2006-10-07

chigh cholidays

we had a good time on rosh hashanah - i was at limor's grandparents' apartment, and it was hilarious. i had no idea what was going on. limor has a close extended family (yeah that sounds like a contradiction, right) so there was about twenty people crammed around a long table, reminiscent of another holiday, which is probably why everyone kept breaking out in passover songs. they were having a lot of fun "accidentally" mixing up their songs. it was a big mess, because it seemed like it was "pick your own psalm" night or something, so everybody was singing something different in a different tune or whatever.

yom kippur was very, very different. i will say first, so you can get your "boo-urns" out of the way, that limor and i did not fast. it's too difficult for us, we both feel sick if we do, so we didn't. but at least we didn't go to the kinneret and have a barbeque, like many israelis do.

but yom kippur...wow. it was awesome, because everything stops. literally. it's so quiet once it begins that you can immediately tell the difference. all that background noise that you don't really ever pay attention - random humming as cars go by, the low buzz from appliances, faint strains of television speech - is absent, and noticeably so. for almost half an hour i had to speak in a whisper, because to do otherwise felt like shouting. i was afraid i would disturb the neighbors - the ones across the street.

so there's practically no cars on the streets for 24 hours. it begins a little before sundown, and israelis have this tradition that you MUST walk the streets. generally it's just the first night, as the next day is too hot to walk about. limor tells me that it's so ingrained that parents will buy their children bikes the week before expressly for the purpose of riding it on yom kippur. and in places like tel aviv, people take their bikes out on the highway. strange but true.

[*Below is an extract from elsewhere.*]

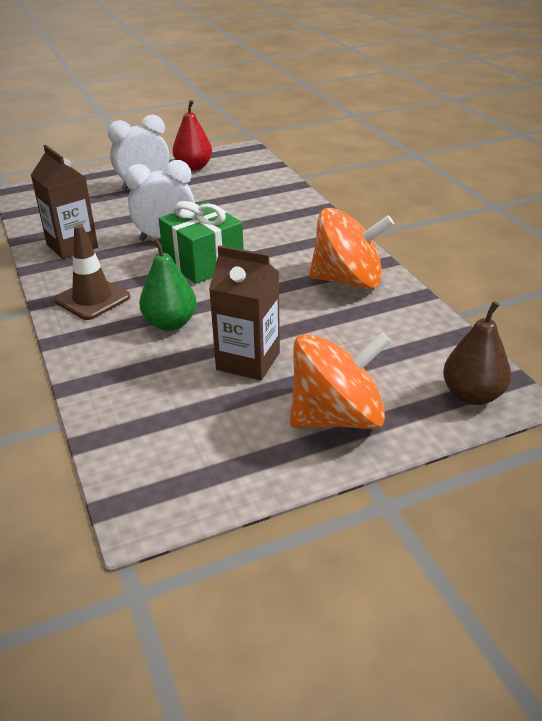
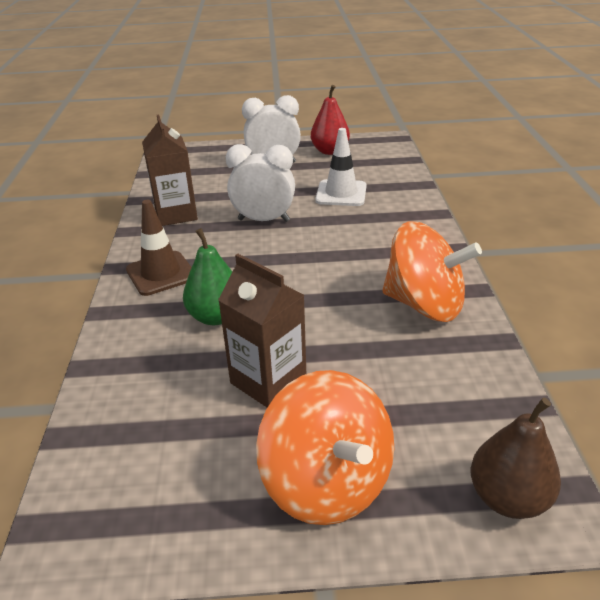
camera: 20 degrees right, 0 degrees up
(203, 262) = (284, 254): green gift -> none
(226, 203) = (341, 193): none -> white traffic cone
(337, 417) = (327, 482): orange spinning top -> orange spinning top turned 60 degrees clockwise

when we went out for what was supposed to be a short walk, the streets were pretty much empty of people. at first i attributed it to the fact that we were in a predominantly-student neighborhood, with most of the families (with kids) living elsewhere in the city. but, after about an hour of walking around the roads really started to fill up. limor and i ended up walking for quite a while - it was just so cool to circumnavigate the city just like a car. i even made limor stop at the stoplights and wait for the green signal (which she wasn't too pleased about).

the next day it was so quiet. i cannot stress how quiet it was. it was so quiet it was beautiful. everything was so peaceful, no honking, no speeding vehicles, no old men hollering "used junk here! sell your used junk!" twice a day. it made it very sad when the day ended with the tortured squeal of tires running the red light next to our apartment.

this year we stayed in be'er sheva, but next year i'm making it a point to go to tel aviv and walking from one exit on the ayalon freeway to another. i guess the saying now goes "l'shana haba'ah b'ayalon freeway", right?